Wright v. Florida Power & Light Co.

559 So. 2d 1228 | Fla. Dist. Ct. App. | 1990

PER CURIAM.

Appellee Homestead Newspapers, Inc., who was a defendant below, contends that the summary judgment entered in its favor by the trial court was proper because the newspaper articles in question were protected by the “opinion” privilege as well as by Florida’s common-law “fair comment” privilege. We disagree.

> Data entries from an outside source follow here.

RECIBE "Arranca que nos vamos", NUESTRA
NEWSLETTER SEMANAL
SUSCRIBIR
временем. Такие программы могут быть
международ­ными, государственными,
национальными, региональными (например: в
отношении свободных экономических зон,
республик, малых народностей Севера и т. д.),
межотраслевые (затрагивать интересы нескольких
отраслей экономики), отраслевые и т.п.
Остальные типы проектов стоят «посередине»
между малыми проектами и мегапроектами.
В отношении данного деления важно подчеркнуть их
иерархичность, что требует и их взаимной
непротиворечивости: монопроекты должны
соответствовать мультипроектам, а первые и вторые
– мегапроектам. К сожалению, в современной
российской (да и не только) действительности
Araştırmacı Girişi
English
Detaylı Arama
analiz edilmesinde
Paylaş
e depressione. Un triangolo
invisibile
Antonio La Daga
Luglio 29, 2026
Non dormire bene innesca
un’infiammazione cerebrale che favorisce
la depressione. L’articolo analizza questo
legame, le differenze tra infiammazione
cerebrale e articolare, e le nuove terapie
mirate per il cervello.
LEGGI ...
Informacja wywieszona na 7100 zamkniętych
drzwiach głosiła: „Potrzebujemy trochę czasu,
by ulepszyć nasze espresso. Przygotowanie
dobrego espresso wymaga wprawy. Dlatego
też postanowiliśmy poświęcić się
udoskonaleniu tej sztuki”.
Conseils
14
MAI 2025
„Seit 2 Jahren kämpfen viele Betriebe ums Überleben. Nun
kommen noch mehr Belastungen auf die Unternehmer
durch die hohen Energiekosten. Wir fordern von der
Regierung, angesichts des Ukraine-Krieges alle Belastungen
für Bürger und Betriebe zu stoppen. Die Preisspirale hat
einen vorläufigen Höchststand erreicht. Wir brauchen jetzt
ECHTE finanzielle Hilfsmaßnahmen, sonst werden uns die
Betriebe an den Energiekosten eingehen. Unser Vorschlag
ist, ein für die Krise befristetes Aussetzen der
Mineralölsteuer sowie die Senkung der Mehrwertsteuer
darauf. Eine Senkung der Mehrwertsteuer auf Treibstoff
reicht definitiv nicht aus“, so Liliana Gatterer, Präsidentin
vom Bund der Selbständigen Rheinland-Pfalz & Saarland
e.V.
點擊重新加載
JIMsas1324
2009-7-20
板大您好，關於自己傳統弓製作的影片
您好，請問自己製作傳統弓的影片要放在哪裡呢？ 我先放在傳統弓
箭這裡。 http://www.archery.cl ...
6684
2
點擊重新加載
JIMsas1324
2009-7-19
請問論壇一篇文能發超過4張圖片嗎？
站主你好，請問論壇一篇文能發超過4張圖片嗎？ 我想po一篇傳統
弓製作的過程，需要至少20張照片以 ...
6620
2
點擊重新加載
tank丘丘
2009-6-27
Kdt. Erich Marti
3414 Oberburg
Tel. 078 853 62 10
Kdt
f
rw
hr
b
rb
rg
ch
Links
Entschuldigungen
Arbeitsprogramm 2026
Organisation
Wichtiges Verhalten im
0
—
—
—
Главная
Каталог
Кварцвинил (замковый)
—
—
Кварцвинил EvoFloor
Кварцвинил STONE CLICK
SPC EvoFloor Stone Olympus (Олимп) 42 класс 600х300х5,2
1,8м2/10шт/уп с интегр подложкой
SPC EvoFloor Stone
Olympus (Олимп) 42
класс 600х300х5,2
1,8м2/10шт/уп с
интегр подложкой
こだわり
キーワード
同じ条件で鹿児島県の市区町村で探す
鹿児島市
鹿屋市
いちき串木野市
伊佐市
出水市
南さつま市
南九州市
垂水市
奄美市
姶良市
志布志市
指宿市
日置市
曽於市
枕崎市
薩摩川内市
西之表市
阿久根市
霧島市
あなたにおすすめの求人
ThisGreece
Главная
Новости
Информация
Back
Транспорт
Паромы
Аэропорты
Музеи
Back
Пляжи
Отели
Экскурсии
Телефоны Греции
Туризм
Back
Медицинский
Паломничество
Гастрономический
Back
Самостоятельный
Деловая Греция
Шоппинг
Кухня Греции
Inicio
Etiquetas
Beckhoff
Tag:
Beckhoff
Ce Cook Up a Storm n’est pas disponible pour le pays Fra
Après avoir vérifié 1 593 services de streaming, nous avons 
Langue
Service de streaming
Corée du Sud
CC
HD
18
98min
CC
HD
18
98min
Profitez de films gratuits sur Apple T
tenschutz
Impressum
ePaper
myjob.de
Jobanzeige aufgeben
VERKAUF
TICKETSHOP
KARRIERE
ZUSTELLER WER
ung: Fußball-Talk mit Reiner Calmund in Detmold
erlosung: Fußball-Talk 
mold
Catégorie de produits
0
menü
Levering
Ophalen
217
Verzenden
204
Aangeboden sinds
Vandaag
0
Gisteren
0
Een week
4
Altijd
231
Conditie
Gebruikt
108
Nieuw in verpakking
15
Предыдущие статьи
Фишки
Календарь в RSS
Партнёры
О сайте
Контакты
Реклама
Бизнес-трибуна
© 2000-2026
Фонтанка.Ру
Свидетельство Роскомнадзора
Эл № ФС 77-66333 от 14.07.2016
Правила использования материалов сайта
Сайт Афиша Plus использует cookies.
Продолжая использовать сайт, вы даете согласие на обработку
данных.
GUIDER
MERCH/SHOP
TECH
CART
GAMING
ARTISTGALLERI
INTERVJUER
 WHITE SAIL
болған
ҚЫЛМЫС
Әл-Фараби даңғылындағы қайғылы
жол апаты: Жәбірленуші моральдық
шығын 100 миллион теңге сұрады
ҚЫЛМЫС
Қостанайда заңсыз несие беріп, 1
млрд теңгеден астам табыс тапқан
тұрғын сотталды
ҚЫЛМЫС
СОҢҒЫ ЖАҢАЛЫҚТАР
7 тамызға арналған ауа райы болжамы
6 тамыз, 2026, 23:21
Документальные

We hold, as a matter of law, that the comments of the newspaper articles in question constitute factual statements and not expressions of the newspaper’s opinion which otherwise might be protected as being privileged. Furthermore, we hold that the newspaper articles in question are not protected by Florida's common-law “fair comment” privilege due to the fact that the appellant, who was the plaintiff below, is not a public figure see New York Times Co. v. Sullivan, 376 U.S. 254, 84 S.Ct. 710, *122911 L.Ed.2d 686 (1964), nor has he done anything to make himself “part of the passing scene”, see Miami Herald Publishing Company v. Ane, 458 So.2d 239 (Fla.1984); Gibson v. Maloney, 231 So.2d 823 (Fla.1970), cert. denied, 398 U.S. 951, 90 S.Ct. 1871, 26 L.Ed.2d 291 (1970).

Accordingly, as to appellee Homestead Newspapers, Inc., we reverse the summary judgment under review and remand for further proceedings consistent herewith. '

As to the summary judgment entered in favor of Florida Power and Light Company, we find no error, and accordingly, we affirm that judgment.

Affirmed in part, reversed in part, and remanded.